_Reading passage_.
§

6 1B: Lab 1

6.1 Pre-class activities

6.1.1 Welcome back!

Welcome back to Psych 1B! This semester we’re going to build on the data skills you developed in the first semester by adding in a couple of new data wrangling functions, running probability simulations in preparation for statistics in level 2, and analysing your own data for the group project.

It would be nice to always get data formatted in the way that you want it, but one of the challenges as a scientist is dealing with Other People’s Data. People often structure data in ways that is convenient for data entry, but not very convenient for data analysis, and so, much effort must be expended ’wrangling’ data into shape before you can do more interesting things with it. Additionally, performing analyses often requires pulling together data obtained from different sources: you have done this in semester 1 by combining the participant information with the depression and happiness data. In this semester, we are going to give you some tips on how to structure data, and introduce strategies for transforming and combining data from different sources.

6.1.2 Autism-quotient data

For Psych 1B we’re going to use a different dataset for our exercises based upon data that was collected using SurveyMonkey but that has has simulated variables added for the purposes of these exercises (gender was missing, so we have added this in). For this research project, participants completed the short 10-item version of the Autism-Spectrum Quotient (AQ) (Baron-Cohen, Wheelwright, Skinner, Martin, & Clubley, 2001), which is designed to measure autistic traits in adults. The items for the quetionnaire are shown below.

§

_Supplied data_.
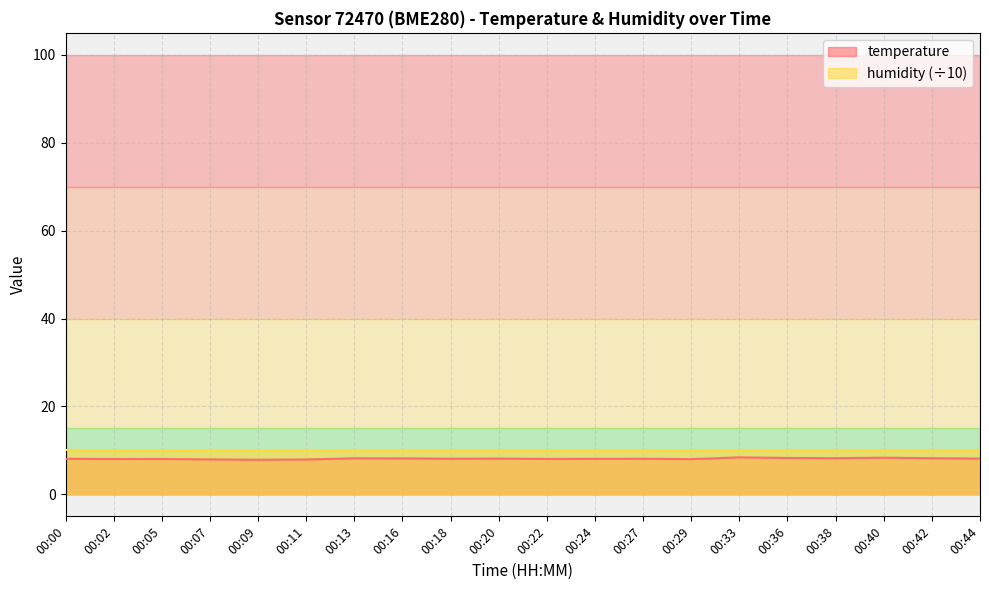

Does the chart display data point markers on the line(s)?

No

§

_Work instruction A_.
Answer these from the Psych 1B lab page:
(i) In semester 1, what was combined with the depression and happiness data?
(ii) What tool was used to collect the data for the Psych 1B exercises?
(iii) How many items does the version of the Autism-Spectrum Quotient used here have?
_Work instruction B_. Please reproduce the Psych 1B lab page word for word from "Welcome back to" to "the group project.".
Work only from the Psych 1B lab page, not from the data.

_Exercise result A_.
(i) The participant information
(ii) SurveyMonkey
(iii) 10

_Exercise result B_.
Welcome back to Psych 1B! This semester we’re going to build on the data skills you developed in the first semester by adding in a couple of new data wrangling functions, running probability simulations in preparation for statistics in level 2, and analysing your own data for the group project.